MobiHealthNews: What kind of changes have you seen within the healthcare industry over the course of your career?
Dr. David Shulkin: wow. Well, that’s a big question. Mostly what I’ve seen is a transition from when there was complete professional autonomy, where the provider used to be the one that would control what was happening. That meant the provider would determine the price, the provider would give the advice and expect people to follow it, and the provider really was able to determine the course of treatment.
That changed over approximately two decades, where the power shifted to the payer, to the managed care company, where the managed care company, through scale, got control first of price and then of service, then ultimately began to make policy decisions.
And now we’re entering a phase where, I hope, that it’s transitioning to the patient itself, where the patient has not only the ability through benefit design, but also the ability through transparency and knowledge and the tools, to be able to become a manager of their own care.
MHN: That’s really something we could thank digital health for, right? Allowing consumers to access information that otherwise would be difficult to obtain.
Shulkin: I think that’s right. Digital health means a lot of things to different people. Let’s just start with Google. Google has provided patients with a lot more choice, a lot more information, a lot more ease of access to information. And now if you take digital tools and you put the information into a more usable, personalized format that interacts with the patient and responds to how the patient is responding to a condition, you’re right, I think that does empower the consumer.
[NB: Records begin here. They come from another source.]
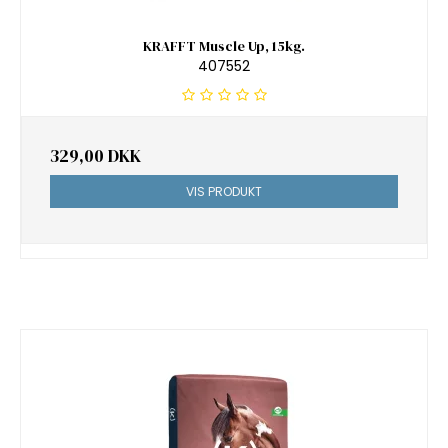
KRAFFT Muscle Up, 15kg.
407552
329,00 DKK
VIS PRODUKT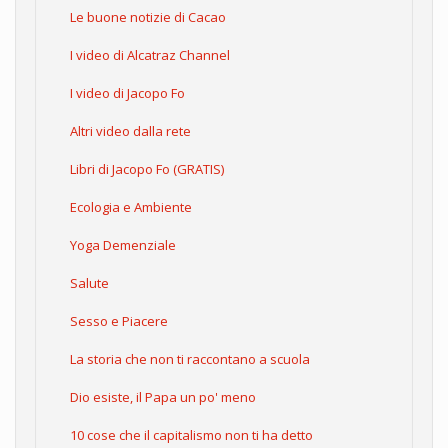
Le buone notizie di Cacao
I video di Alcatraz Channel
I video di Jacopo Fo
Altri video dalla rete
Libri di Jacopo Fo (GRATIS)
Ecologia e Ambiente
Yoga Demenziale
Salute
Sesso e Piacere
La storia che non ti raccontano a scuola
Dio esiste, il Papa un po' meno
10 cose che il capitalismo non ti ha detto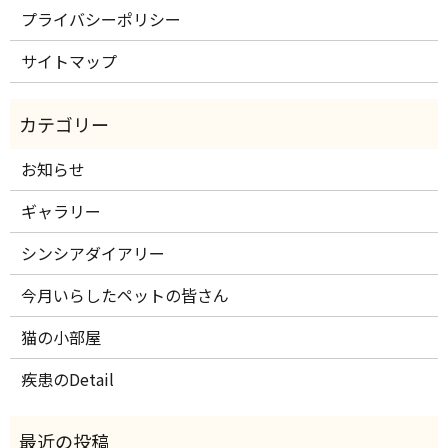
プライバシーポリシー
サイトマップ
お知らせ
ギャラリー
シンシアダイアリー
今月いらしたペットの皆さん
猫の小部屋
疾患のDetail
MHN: And you’re utilizing digital health in your current work, correct? You started a chronic pain care company with your daughter, called Override.
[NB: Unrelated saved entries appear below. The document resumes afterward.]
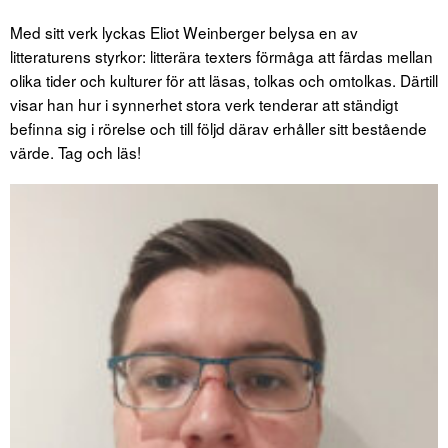
Med sitt verk lyckas Eliot Weinberger belysa en av
litteraturens styrkor: litterära texters förmåga att färdas mellan
olika tider och kulturer för att läsas, tolkas och omtolkas. Därtill
visar han hur i synnerhet stora verk tenderar att ständigt
befinna sig i rörelse och till följd därav erhåller sitt bestående
värde. Tag och läs!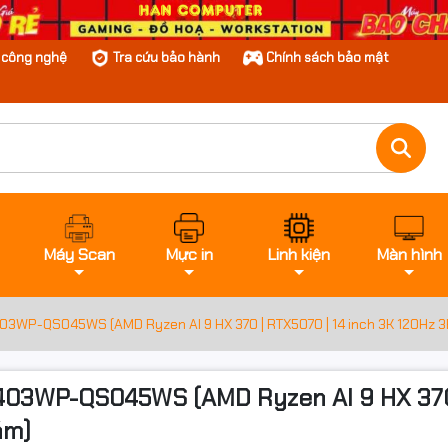
n công nghệ
Tra cứu bảo hành
Chính sách bảo mật
Máy Scan
Mực in
Linh kiện
Màn hình
P-QS045WS (AMD Ryzen AI 9 HX 370 | RTX5070 | 14 inch 3K 120Hz 3K OLED
03WP-QS045WS (AMD Ryzen AI 9 HX 370 |
Xám)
Shulkin: Yeah, the digital aspect of what we’re trying to do is really a big part of it. What we’re trying to do in this new model of helping patients who suffer from chronic pain is create this balance of a team. And this is true with many chronic illnesses, that, when you get care in a silo, or only one part of the care addresses a person’s needs, you often don’t see the result that you should.
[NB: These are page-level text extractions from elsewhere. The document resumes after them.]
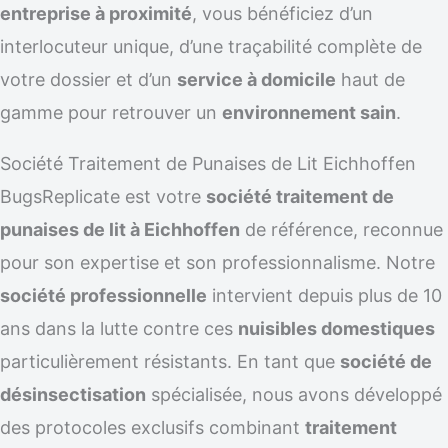
entreprise à proximité
, vous bénéficiez d’un
interlocuteur unique, d’une traçabilité complète de
votre dossier et d’un
service à domicile
haut de
gamme pour retrouver un
environnement sain
.
Société Traitement de Punaises de Lit Eichhoffen
BugsReplicate est votre
société traitement de
punaises de lit à Eichhoffen
de référence, reconnue
pour son expertise et son professionnalisme. Notre
société professionnelle
intervient depuis plus de 10
ans dans la lutte contre ces
nuisibles domestiques
particulièrement résistants. En tant que
société de
désinsectisation
spécialisée, nous avons développé
des protocoles exclusifs combinant
traitement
So what we’re doing in this chronic pain model is giving every person a full interdisciplinary team: a physician, a psychologist, a physical therapist, a coach and then the digital tools, because the patient needs to be part of that team. The patient needs to be the one who is determining how fast, how slow, what is needed, more or less, and telling the team how they’re doing and how the team needs to be responding to the patient. And that’s where digital tools can come in.
MHN: How does your application differ from similar applications on the market?
Shulkin: It’s really the content expertise around chronic pain and understanding that chronic pain is not the same as acute pain. Chronic pain is a central nervous system disorder where the brain pathways have actually changed, becoming much more proactive and firing pain signals, so it requires a pain neuroscience approach. And in order to do that, it’s best delivered in a multidisciplinary fashion with a care support team around the patient. And so that model, while it seems sensible, really is very hard to find in this country.
MHN: Is there a connection between the work you did in the US Department of Veterans Affairs to what you’re doing now with your chronic pain offering?
Shulkin: It’s very linked. I was the CEO of a hospital system, and entered the VA because President Obama asked me to come in to help run the VA healthcare system. At the time that happened, that’s exactly when we were pulling millions of veterans off of opioids. And when we pulled them off opioids, [the majority] of them were left with pain, and there wasn’t much to help them. That was really not a good situation. People turned to illicit drugs. They turned to suicide. They got depressed. Severe things happened.
So out of necessity, we developed in the Department of Veteran Affairs has a team-based approach to supporting veterans with chronic pain. And it included teaching the veteran to be an active member of their own team. And now that it’s been studied on millions of thousands of veterans, it’s pretty clear that this works, and it works a lot better than anything I’ve seen in the private sector.
So it was actually the evidence from the VA and the hard work that was done by the people who worked in the VA, the veterans who made this model work, that really allowed us to be able to learn from that to take this to help all sorts of Americans who have previously never had access to a model like that.
MHN: What do you ultimately hope happens with Override?
Shulkin: What we’re really trying to do is to change the standard of care and to allow others to see that there are more effective ways of helping people with chronic pain.
There literally are millions of Americans suffering. And this is part of the reason why we’re seeing so many behavioral health issues, and drug issues, and opioid overdoses, and all sorts of things that are really public health crises. We need to change the way that we are helping patients and treating patients, and allow them to help themselves.